The favorite spot was the far corner reserved for the rows and rows of book shelves filled solidly with black bound - boring looking - thesis' of all the former doctorate students.
I pulled out one or two to look at the titles and knew there wasn't a hope of anyone ever wanting to read it willingly. It would only have be paid professors of the university who would have the motivation and the fortitude to tackle the reams and reams of verbiage.
But yet my son would look at them with entirely different eyes. I didn't know it at the time, but his primary goal was to write one of those unbearably boring books.
We were visualizing. It is an important exercise.
To dream by night is to escape your life. To dream by day is to make it happen. - ― Stephen Richards
And many years later - he has his very own boring thesis, languishing idly on one of those forgotten shelves in that same library. And even though I haven't read it word for word, I am extremely proud of it. And I am in awe of his accomplishment.
What is a thesis? And why is it so important even if no one will ever read it?
Writing a thesis creates connections because publishing a thesis demands a team. Secondly a thesis demands original thinking. Even though there is nothing new under the sun, the writing exercise, research, and required processing will result eventually in a unique piece of work. There is simply a lot of good learning, organizing and reflection that goes into a published work of any type of writing.
"Finally, the feeling of holding your completed thesis in your hand on the due date is one that is hard to surpass; it is a true sense of accomplishment that makes all the invested effort seem worth it." (Gary Barkin '86)
This was my first realization that a piece of published writing doesn't need an audience to be of value. It needs a team - not an audience. There is a big difference.
As I've said many times in this blog already, there was something different in the publishing of my latest book, This Mortal Coil. The feelings after were different. I didn't experience the exhilaration of "book publishing" as I did with the others in the same way. Most noticeable was the sense of relief - which I imagine to be more like a visit to a confessional, more like a psychiatrist's couch, more like the practice of Zen raking or even talking to an Executive Coach,exploring the past, connecting the dots, organizing the facts in a new way, scheming a new path and then moving through. In each of these therapeutic practices, there is someone else involved. There is an outward expression of the inner workings.
Just like in art, the painting needs to be framed and hung to feel completed.
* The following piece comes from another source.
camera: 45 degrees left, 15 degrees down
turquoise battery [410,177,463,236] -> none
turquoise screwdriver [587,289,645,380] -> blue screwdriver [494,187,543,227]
A thesis needs to be written, processed through a team, then bound and put on a shelf.
That is exactly what I did with my book.
Now why does that have to be limited to the university setting?
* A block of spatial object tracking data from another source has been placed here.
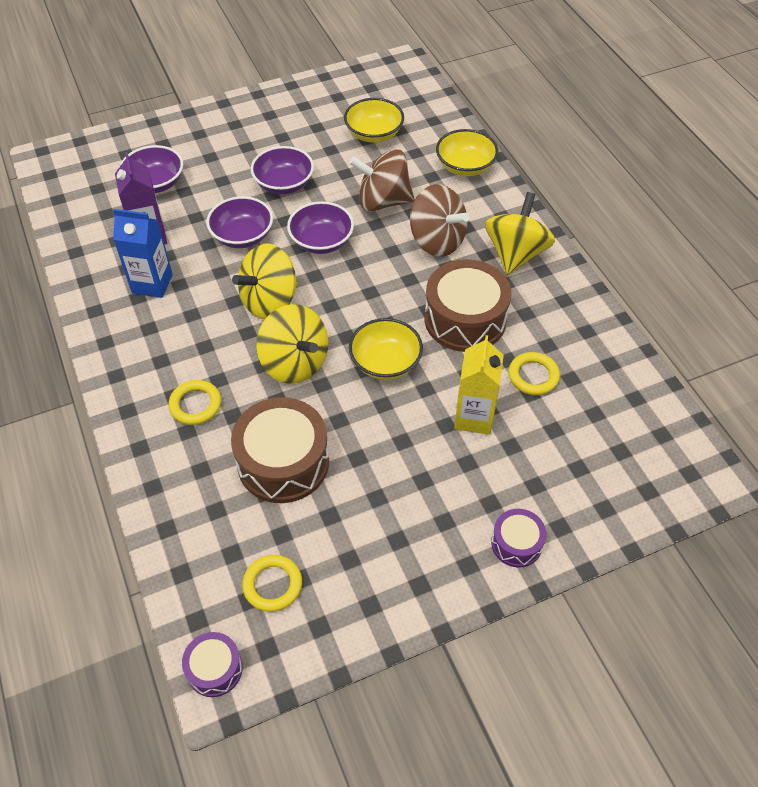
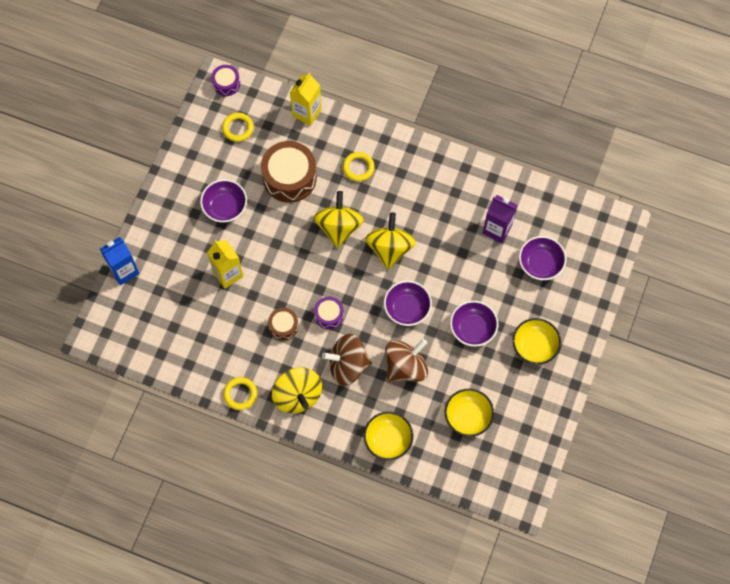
camera: 135 degrees right, 15 degrees up
blue carton [113,209,173,298] -> blue carton moved to [100,237,139,285]
purple bowl [206,196,273,248] -> purple bowl moved to [200,179,247,222]
yellow spinning top [256,304,328,383] -> yellow spinning top turned 90 degrees clockwise [314,191,364,248]
yellow bowl [349,318,423,380] -> yellow bowl moved to [512,318,561,365]
brown drum [425,259,512,352] -> brown drum [268,308,298,341], size x0.52
purple drum [491,509,546,568] -> purple drum moved to [314,297,344,329]
yellow ring [508,352,560,395] -> yellow ring moved to [223,377,257,410]
none -> yellow carton [290,72,321,126]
My realization - as writers we don't need to write best-sellers to feel satisfied and fulfilled. We don't need a huge audience to feel heard. We don't even need to be great writers to write a book.
But - then again we can't be closet writers or bottom-drawer novelists - we do need to take the risk of an outward expression of that which lies within.
For that we need a team of two and an audience of one - at the very least.
“Writing is a form of therapy; sometimes I wonder how all those who do not write, compose, or paint can manage to escape the madness, melancholia, the panic and fear which is inherent in a human situation.”